Task directions
State how many lines in the data below contain the word "points". Reply with the number only.

Supplied records

▶

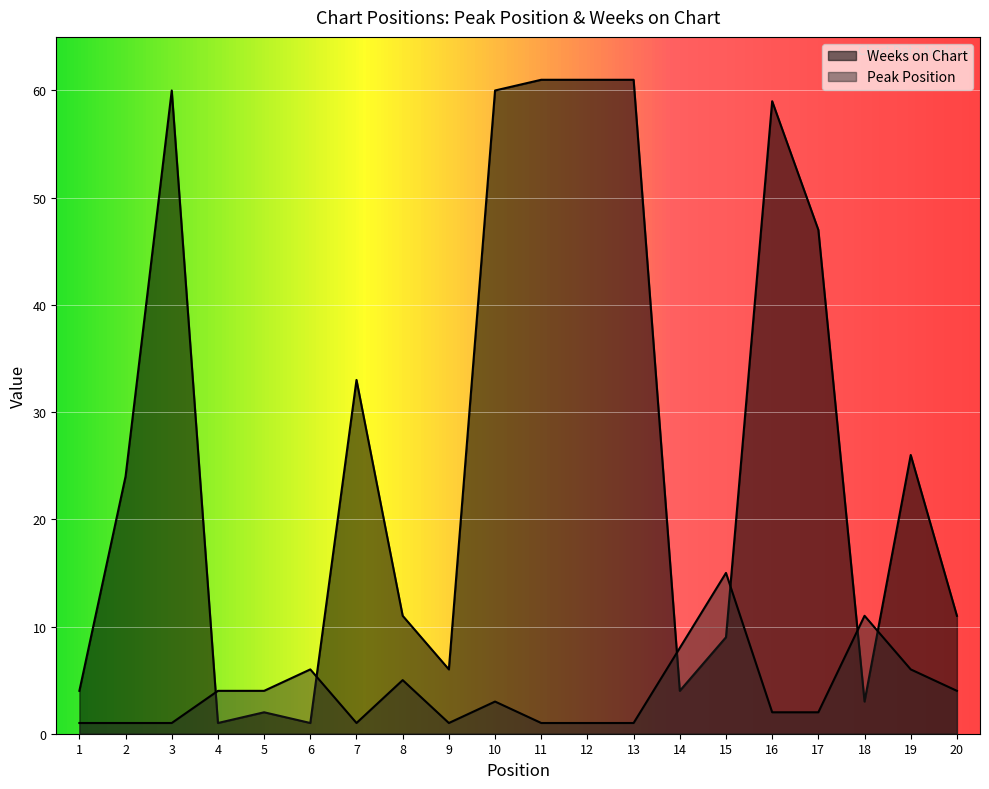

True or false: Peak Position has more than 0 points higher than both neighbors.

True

◀
▶

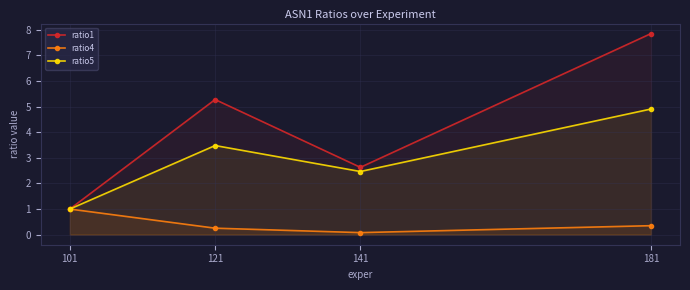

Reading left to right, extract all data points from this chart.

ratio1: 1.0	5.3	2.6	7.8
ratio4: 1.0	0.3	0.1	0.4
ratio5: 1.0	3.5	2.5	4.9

◀
▶

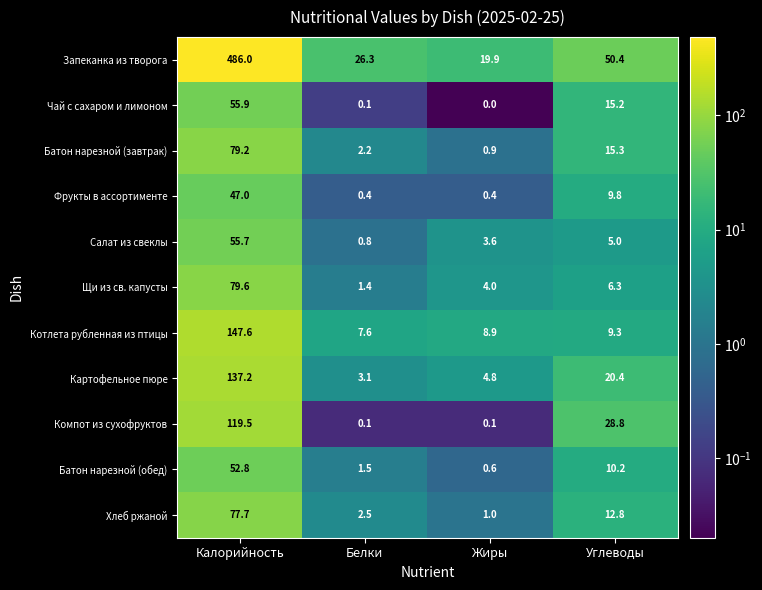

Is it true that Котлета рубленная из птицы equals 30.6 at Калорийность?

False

◀

Written solution
2